• PASSAGE TO READ
· · · ·

Wednesday 10 February 2016

I'll show you my research data if you show me yours...

My research data
A few months ago I was having a clear out at home and came across a bunch of floppy disks in the drawer of my bedside table.

This is my research data...

Actually, that is not strictly true. I did a taught masters course and my research consisted of just a short dissertation at the end of the course. Most of these disks contain files from the taught element of my course and the subsequent dissemination of results. 

I published a paper at the end of the masters on the findings of my dissertation. 

If you are interested in the placement of
Iron Age hillforts in the landscape then
this is the book to look for.
No-one has since approached me and asked if they can see the data that underlies this publication

...but this was the 1990's! 

Times are different now. We expect our researchers to be able to produce the data and share it (where appropriate) so that others can build on their research. 

I'm now involved in teaching researchers here at York about Research Data Management (RDM) and how they should look after their data for future re-use.

· · · ·

• REQUEST A
Answer these questions using the research data post:
(i) Where did the writer find the floppy disks?
(ii) What type of masters course did the writer complete?
(iii) Where does the writer now teach researchers about Research Data Management?
• REQUEST B
Carry on the research data post, starting after its last sentence.
The items come from a source separate from the research data post.

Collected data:
· · · ·

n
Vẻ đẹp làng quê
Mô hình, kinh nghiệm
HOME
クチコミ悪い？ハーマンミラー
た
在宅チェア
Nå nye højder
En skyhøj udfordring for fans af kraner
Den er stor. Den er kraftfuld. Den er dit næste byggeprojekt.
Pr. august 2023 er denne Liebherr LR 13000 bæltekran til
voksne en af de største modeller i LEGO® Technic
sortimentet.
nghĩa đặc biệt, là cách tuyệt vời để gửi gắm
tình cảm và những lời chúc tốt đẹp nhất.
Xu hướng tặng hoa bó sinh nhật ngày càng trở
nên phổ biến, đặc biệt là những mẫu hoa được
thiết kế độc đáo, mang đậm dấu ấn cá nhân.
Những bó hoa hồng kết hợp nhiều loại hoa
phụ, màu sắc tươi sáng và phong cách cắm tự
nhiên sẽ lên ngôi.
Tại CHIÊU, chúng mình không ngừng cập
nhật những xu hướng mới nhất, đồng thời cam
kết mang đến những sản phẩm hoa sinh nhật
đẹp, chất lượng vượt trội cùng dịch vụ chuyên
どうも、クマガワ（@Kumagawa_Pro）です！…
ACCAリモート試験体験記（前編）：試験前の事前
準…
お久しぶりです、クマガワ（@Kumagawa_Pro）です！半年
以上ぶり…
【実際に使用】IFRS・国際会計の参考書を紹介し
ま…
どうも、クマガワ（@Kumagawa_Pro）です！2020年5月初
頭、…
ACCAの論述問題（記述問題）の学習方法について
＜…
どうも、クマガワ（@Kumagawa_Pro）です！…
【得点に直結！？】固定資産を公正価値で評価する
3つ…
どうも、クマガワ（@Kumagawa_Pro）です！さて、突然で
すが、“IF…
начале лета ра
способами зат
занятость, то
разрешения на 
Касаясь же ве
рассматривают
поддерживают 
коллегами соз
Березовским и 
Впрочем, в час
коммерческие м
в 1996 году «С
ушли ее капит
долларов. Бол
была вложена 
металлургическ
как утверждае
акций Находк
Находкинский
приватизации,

· · · ·

• EXERCISE OUTPUT A
(i) In the drawer of the bedside table.
(ii) A taught masters course.
(iii) At York.

• EXERCISE OUTPUT B
When I created and stored this data I was not a digital archivist. I had no idea I would become a digital archivist. I like to think I would have managed my data differently if I had known more. 

Let's start with documentation. Much of the documentation for this data is what is actually written on the disk labels. I gave myself a little pat on the back for having recorded what was on the floppies so well on *most* of the disks. This of course was particularly useful in those days. File names were restricted to 8.3 characters so very little detail about the files could be incorporated into the name. Documenting things on disk labels helps add a bit of context. All well and good until you notice the disk on the far right with no label at all. This one remains a mystery!

So what are the issues here. First and most obviously, as a student in the 90's I was using cutting edge storage technology - the floppy disk! Can we read these today? Yes and no. Floppy disks fall firmly into the category of 'obsolete media' which is a topic that we digital archivists like to talk about. I found I could read about a quarter of these using the USB floppy reader that is attached to my PC. For the others I saw a lot of error messages like this:

The answer is "No"!

Fortunately I had more success using an old PC I keep in my office for the very purpose of reading old floppy disks - all but two of the floppies could be read and copied using this PC. On one disk I could view the list of files on it but couldn't copy all of them off the disk so I considered this to be a partial success. The one disk which I couldn't access at all was interestingly the one with no label. Perhaps this mystery disk was in fact never formatted or put into active use. 

Not too bad a result so far?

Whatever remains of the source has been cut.